***** Blocco di testo
Il sacerdote lavorava presso un liceo della provincia di Bologna come insegnante di religione e diceva messa nella zona.

 

«Arrivato a un certo punto, avevo chiesto di insegnare per avere più tempo per riflettere e cercare di ritrovare me stesso e di rivedere la mia storia personale». Il messaggio a Renovatio 21 sembra chiaro. Come si dice in quel famoso best seller, «chi ha orecchie per intendere…»

 

Ma bando agli scherzi, per il religioso ordinato 18 anni fa la faccenda è seria.

 

«Sono giunto fino a questa conclusione per rivedere le motivazioni delle scelte fatte finora. Per aprirmi a nuove esperienze e per l’esigenza di viverle, queste esperienze».

 

Tuttavia, alla domanda della giornalista, nega di lasciare il ministero «per amore».

 

«No, non c’è nessuno, almeno al momento con cui condividere una scelta di questo tipo» risponde. «Però non escludo che possa esserci, un domani. E la scelta può portare anche a quello (…) C’è, comunque, il desiderio da parte mia di aprirmi a nuovi incontri».
**********
***** Estratto dei dati
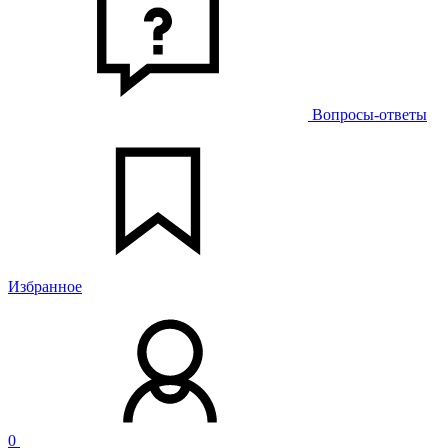
Вопросы-ответы
Избранное
0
**********
▶ _Compiti da svolgere_
1. Copia dal testo sul sacerdote tutto il passo che va da "Il sacerdote lavorava" giù fino a "faccenda è seria.".
2. Secondo il testo sul sacerdote, quanti anni fa è stato ordinato il religioso?
3. Scrivi il seguito del testo sul sacerdote, partendo subito dopo l'ultima frase riportata.

▶ _Soluzioni_
1.
Il sacerdote lavorava presso un liceo della provincia di Bologna come insegnante di religione e diceva messa nella zona.

 

«Arrivato a un certo punto, avevo chiesto di insegnare per avere più tempo per riflettere e cercare di ritrovare me stesso e di rivedere la mia storia personale». Il messaggio a Renovatio 21 sembra chiaro. Come si dice in quel famoso best seller, «chi ha orecchie per intendere…»

 

Ma bando agli scherzi, per il religioso ordinato 18 anni fa la faccenda è seria.

2. È stato ordinato 18 anni fa.

3.
 

Proprio così, leggiamo sul giornale queste parole: «nuovi incontri».

 

Come dice quel famoso proverbio di quell’antica religione, le vie del Signore…

 

Poi arriva una puntualizzazione colma di significato:

 

«… Vivere liberamente quest’esperienza, nel caso arrivi la possibilità. Perché no? Io sono eterosessuale e se arriverà l’opportunità di condividere il percorso di vita con una donna…». Corsivo nostro.

 

Allora, diciamo che fino a qui il caso era di ordinaria amministrazione. Più o meno. Quanti sacerdoti abbiamo visto, in questi anni, rinunziare al ministero per «ritrovare se stessi» o per magari rapporti muliebri già consolidati. Nulla di che – certo, colpisce la franchezza con cui ne parlano, quasi che, più che il pudore, ad esaurirsi sia stato il concetto stesso di «scandalo», assai presente il quel famoso bestseller e di conseguenza in quella vecchia religione.

 

La novità qui è quella specifica improvvisa: «io sono eterosessuale».

 

Perché si debba sentire la necessità di dirlo, è una domanda su cui ci stiamo arrovellando.

 

È forse per la quantità di colleghi sacerdoti che invece lasciano la tonaca per inseguire «incontri» non esattamente «eterosessuali»?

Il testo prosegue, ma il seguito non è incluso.